→ Task to carry out
Each record, exactly as written, should be printed again.

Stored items
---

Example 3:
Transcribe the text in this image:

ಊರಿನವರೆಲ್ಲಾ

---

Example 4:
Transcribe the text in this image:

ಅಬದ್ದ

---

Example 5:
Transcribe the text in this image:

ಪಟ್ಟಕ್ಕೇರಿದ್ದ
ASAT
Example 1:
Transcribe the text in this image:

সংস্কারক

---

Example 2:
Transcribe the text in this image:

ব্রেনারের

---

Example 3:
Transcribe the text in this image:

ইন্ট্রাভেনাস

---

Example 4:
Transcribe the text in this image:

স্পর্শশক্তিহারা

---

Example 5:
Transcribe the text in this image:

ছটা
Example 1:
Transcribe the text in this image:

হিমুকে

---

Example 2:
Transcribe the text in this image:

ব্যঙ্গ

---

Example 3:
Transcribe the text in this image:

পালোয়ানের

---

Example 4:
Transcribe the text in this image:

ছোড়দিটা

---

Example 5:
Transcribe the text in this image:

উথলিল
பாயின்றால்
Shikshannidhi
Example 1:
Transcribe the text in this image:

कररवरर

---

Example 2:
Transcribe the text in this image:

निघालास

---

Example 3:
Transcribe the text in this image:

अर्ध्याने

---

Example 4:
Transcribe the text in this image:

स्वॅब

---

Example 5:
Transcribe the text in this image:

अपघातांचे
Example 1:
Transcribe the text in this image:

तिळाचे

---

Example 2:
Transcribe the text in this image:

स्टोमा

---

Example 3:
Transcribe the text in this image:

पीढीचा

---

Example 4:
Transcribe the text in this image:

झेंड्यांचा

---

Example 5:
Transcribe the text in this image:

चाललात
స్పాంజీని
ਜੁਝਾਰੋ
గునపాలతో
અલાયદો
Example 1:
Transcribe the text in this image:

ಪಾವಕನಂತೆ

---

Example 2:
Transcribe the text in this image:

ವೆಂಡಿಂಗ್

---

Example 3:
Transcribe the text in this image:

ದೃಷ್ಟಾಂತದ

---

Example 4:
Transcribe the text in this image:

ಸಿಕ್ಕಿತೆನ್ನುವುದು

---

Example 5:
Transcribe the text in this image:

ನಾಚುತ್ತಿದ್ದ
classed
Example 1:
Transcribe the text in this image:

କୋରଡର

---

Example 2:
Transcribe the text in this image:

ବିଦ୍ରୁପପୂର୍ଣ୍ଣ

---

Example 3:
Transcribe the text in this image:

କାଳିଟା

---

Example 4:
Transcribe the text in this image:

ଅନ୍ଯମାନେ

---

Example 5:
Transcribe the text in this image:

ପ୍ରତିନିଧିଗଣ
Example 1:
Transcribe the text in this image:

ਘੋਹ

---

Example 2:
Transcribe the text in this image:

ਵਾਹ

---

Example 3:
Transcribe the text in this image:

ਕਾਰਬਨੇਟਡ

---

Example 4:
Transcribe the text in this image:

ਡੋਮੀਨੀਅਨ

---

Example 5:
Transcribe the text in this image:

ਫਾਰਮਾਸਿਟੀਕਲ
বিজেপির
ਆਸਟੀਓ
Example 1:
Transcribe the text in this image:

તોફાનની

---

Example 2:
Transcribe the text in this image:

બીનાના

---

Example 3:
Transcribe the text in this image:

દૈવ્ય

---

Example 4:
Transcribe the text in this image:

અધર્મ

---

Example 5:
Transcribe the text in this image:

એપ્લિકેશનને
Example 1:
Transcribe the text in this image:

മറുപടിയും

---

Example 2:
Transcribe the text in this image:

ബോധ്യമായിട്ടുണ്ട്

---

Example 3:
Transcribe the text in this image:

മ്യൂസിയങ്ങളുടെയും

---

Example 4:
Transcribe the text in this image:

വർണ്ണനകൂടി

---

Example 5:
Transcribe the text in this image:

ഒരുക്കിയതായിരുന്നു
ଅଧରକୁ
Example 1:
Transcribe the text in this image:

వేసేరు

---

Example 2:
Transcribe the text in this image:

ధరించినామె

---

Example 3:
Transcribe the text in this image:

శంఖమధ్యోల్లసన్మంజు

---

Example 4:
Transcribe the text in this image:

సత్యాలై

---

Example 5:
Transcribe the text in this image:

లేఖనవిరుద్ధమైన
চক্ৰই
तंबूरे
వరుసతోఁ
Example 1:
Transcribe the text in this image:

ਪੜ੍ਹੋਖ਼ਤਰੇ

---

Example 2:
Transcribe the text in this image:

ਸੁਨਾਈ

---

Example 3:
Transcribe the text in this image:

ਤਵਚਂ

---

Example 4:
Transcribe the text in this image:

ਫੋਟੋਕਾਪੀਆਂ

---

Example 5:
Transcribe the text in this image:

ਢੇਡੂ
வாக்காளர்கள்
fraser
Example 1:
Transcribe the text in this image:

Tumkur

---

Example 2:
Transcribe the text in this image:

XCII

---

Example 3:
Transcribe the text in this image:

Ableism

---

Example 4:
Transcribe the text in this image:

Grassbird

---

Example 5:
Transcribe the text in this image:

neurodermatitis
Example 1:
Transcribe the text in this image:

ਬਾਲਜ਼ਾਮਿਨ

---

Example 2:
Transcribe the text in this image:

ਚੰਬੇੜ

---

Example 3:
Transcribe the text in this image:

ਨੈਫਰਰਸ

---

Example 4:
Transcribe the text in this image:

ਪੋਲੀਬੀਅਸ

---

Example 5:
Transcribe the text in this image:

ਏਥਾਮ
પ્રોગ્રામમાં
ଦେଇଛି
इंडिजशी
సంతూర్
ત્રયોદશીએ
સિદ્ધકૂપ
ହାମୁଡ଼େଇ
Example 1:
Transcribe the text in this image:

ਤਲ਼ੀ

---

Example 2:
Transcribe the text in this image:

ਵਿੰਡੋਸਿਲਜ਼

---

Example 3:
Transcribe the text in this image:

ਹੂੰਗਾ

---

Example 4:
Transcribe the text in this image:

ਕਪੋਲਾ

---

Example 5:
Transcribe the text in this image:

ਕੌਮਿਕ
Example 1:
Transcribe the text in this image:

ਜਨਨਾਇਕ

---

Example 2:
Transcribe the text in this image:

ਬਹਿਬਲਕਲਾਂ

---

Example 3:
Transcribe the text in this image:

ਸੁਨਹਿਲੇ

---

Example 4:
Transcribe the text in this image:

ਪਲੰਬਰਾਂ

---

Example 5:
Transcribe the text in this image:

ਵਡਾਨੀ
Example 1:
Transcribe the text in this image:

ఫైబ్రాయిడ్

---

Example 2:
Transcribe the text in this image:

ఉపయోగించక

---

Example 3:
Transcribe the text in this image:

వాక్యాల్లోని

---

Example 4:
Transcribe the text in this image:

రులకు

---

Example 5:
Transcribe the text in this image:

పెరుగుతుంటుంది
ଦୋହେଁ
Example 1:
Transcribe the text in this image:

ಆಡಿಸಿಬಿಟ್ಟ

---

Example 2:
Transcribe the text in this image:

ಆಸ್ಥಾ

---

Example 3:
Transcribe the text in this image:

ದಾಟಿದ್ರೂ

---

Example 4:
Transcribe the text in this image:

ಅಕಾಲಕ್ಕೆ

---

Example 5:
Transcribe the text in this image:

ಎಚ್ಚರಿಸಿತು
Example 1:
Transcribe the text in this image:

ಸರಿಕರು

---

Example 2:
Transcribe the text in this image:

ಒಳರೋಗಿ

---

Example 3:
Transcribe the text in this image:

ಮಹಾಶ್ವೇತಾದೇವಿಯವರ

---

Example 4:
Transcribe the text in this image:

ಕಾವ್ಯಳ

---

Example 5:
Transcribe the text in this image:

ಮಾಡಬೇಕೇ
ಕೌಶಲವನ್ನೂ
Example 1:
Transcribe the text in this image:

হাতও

→ Response to this exercise
---

Example 3:
Transcribe the text in this image:

ಊರಿನವರೆಲ್ಲಾ

---

Example 4:
Transcribe the text in this image:

ಅಬದ್ದ

---

Example 5:
Transcribe the text in this image:

ಪಟ್ಟಕ್ಕೇರಿದ್ದ
ASAT
Example 1:
Transcribe the text in this image:

সংস্কারক

---

Example 2:
Transcribe the text in this image:

ব্রেনারের

---

Example 3:
Transcribe the text in this image:

ইন্ট্রাভেনাস

---

Example 4:
Transcribe the text in this image:

স্পর্শশক্তিহারা

---

Example 5:
Transcribe the text in this image:

ছটা
Example 1:
Transcribe the text in this image:

হিমুকে

---

Example 2:
Transcribe the text in this image:

ব্যঙ্গ

---

Example 3:
Transcribe the text in this image:

পালোয়ানের

---

Example 4:
Transcribe the text in this image:

ছোড়দিটা

---

Example 5:
Transcribe the text in this image:

উথলিল
பாயின்றால்
Shikshannidhi
Example 1:
Transcribe the text in this image:

कररवरर

---

Example 2:
Transcribe the text in this image:

निघालास

---

Example 3:
Transcribe the text in this image:

अर्ध्याने

---

Example 4:
Transcribe the text in this image:

स्वॅब

---

Example 5:
Transcribe the text in this image:

अपघातांचे
Example 1:
Transcribe the text in this image:

तिळाचे

---

Example 2:
Transcribe the text in this image:

स्टोमा

---

Example 3:
Transcribe the text in this image:

पीढीचा

---

Example 4:
Transcribe the text in this image:

झेंड्यांचा

---

Example 5:
Transcribe the text in this image:

चाललात
స్పాంజీని
ਜੁਝਾਰੋ
గునపాలతో
અલાયદો
Example 1:
Transcribe the text in this image:

ಪಾವಕನಂತೆ

---

Example 2:
Transcribe the text in this image:

ವೆಂಡಿಂಗ್

---

Example 3:
Transcribe the text in this image:

ದೃಷ್ಟಾಂತದ

---

Example 4:
Transcribe the text in this image:

ಸಿಕ್ಕಿತೆನ್ನುವುದು

---

Example 5:
Transcribe the text in this image:

ನಾಚುತ್ತಿದ್ದ
classed
Example 1:
Transcribe the text in this image:

କୋରଡର

---

Example 2:
Transcribe the text in this image:

ବିଦ୍ରୁପପୂର୍ଣ୍ଣ

---

Example 3:
Transcribe the text in this image:

କାଳିଟା

---

Example 4:
Transcribe the text in this image:

ଅନ୍ଯମାନେ

---

Example 5:
Transcribe the text in this image:

ପ୍ରତିନିଧିଗଣ
Example 1:
Transcribe the text in this image:

ਘੋਹ

---

Example 2:
Transcribe the text in this image:

ਵਾਹ

---

Example 3:
Transcribe the text in this image:

ਕਾਰਬਨੇਟਡ

---

Example 4:
Transcribe the text in this image:

ਡੋਮੀਨੀਅਨ

---

Example 5:
Transcribe the text in this image:

ਫਾਰਮਾਸਿਟੀਕਲ
বিজেপির
ਆਸਟੀਓ
Example 1:
Transcribe the text in this image:

તોફાનની

---

Example 2:
Transcribe the text in this image:

બીનાના

---

Example 3:
Transcribe the text in this image:

દૈવ્ય

---

Example 4:
Transcribe the text in this image:

અધર્મ

---

Example 5:
Transcribe the text in this image:

એપ્લિકેશનને
Example 1:
Transcribe the text in this image:

മറുപടിയും

---

Example 2:
Transcribe the text in this image:

ബോധ്യമായിട്ടുണ്ട്

---

Example 3:
Transcribe the text in this image:

മ്യൂസിയങ്ങളുടെയും

---

Example 4:
Transcribe the text in this image:

വർണ്ണനകൂടി

---

Example 5:
Transcribe the text in this image:

ഒരുക്കിയതായിരുന്നു
ଅଧରକୁ
Example 1:
Transcribe the text in this image:

వేసేరు

---

Example 2:
Transcribe the text in this image:

ధరించినామె

---

Example 3:
Transcribe the text in this image:

శంఖమధ్యోల్లసన్మంజు

---

Example 4:
Transcribe the text in this image:

సత్యాలై

---

Example 5:
Transcribe the text in this image:

లేఖనవిరుద్ధమైన
চক্ৰই
तंबूरे
వరుసతోఁ
Example 1:
Transcribe the text in this image:

ਪੜ੍ਹੋਖ਼ਤਰੇ

---

Example 2:
Transcribe the text in this image:

ਸੁਨਾਈ

---

Example 3:
Transcribe the text in this image:

ਤਵਚਂ

---

Example 4:
Transcribe the text in this image:

ਫੋਟੋਕਾਪੀਆਂ

---

Example 5:
Transcribe the text in this image:

ਢੇਡੂ
வாக்காளர்கள்
fraser
Example 1:
Transcribe the text in this image:

Tumkur

---

Example 2:
Transcribe the text in this image:

XCII

---

Example 3:
Transcribe the text in this image:

Ableism

---

Example 4:
Transcribe the text in this image:

Grassbird

---

Example 5:
Transcribe the text in this image:

neurodermatitis
Example 1:
Transcribe the text in this image:

ਬਾਲਜ਼ਾਮਿਨ

---

Example 2:
Transcribe the text in this image:

ਚੰਬੇੜ

---

Example 3:
Transcribe the text in this image:

ਨੈਫਰਰਸ

---

Example 4:
Transcribe the text in this image:

ਪੋਲੀਬੀਅਸ

---

Example 5:
Transcribe the text in this image:

ਏਥਾਮ
પ્રોગ્રામમાં
ଦେଇଛି
इंडिजशी
సంతూర్
ત્રયોદશીએ
સિદ્ધકૂપ
ହାମୁଡ଼େଇ
Example 1:
Transcribe the text in this image:

ਤਲ਼ੀ

---

Example 2:
Transcribe the text in this image:

ਵਿੰਡੋਸਿਲਜ਼

---

Example 3:
Transcribe the text in this image:

ਹੂੰਗਾ

---

Example 4:
Transcribe the text in this image:

ਕਪੋਲਾ

---

Example 5:
Transcribe the text in this image:

ਕੌਮਿਕ
Example 1:
Transcribe the text in this image:

ਜਨਨਾਇਕ

---

Example 2:
Transcribe the text in this image:

ਬਹਿਬਲਕਲਾਂ

---

Example 3:
Transcribe the text in this image:

ਸੁਨਹਿਲੇ

---

Example 4:
Transcribe the text in this image:

ਪਲੰਬਰਾਂ

---

Example 5:
Transcribe the text in this image:

ਵਡਾਨੀ
Example 1:
Transcribe the text in this image:

ఫైబ్రాయిడ్

---

Example 2:
Transcribe the text in this image:

ఉపయోగించక

---

Example 3:
Transcribe the text in this image:

వాక్యాల్లోని

---

Example 4:
Transcribe the text in this image:

రులకు

---

Example 5:
Transcribe the text in this image:

పెరుగుతుంటుంది
ଦୋହେଁ
Example 1:
Transcribe the text in this image:

ಆಡಿಸಿಬಿಟ್ಟ

---

Example 2:
Transcribe the text in this image:

ಆಸ್ಥಾ

---

Example 3:
Transcribe the text in this image:

ದಾಟಿದ್ರೂ

---

Example 4:
Transcribe the text in this image:

ಅಕಾಲಕ್ಕೆ

---

Example 5:
Transcribe the text in this image:

ಎಚ್ಚರಿಸಿತು
Example 1:
Transcribe the text in this image:

ಸರಿಕರು

---

Example 2:
Transcribe the text in this image:

ಒಳರೋಗಿ

---

Example 3:
Transcribe the text in this image:

ಮಹಾಶ್ವೇತಾದೇವಿಯವರ

---

Example 4:
Transcribe the text in this image:

ಕಾವ್ಯಳ

---

Example 5:
Transcribe the text in this image:

ಮಾಡಬೇಕೇ
ಕೌಶಲವನ್ನೂ
Example 1:
Transcribe the text in this image:

হাতও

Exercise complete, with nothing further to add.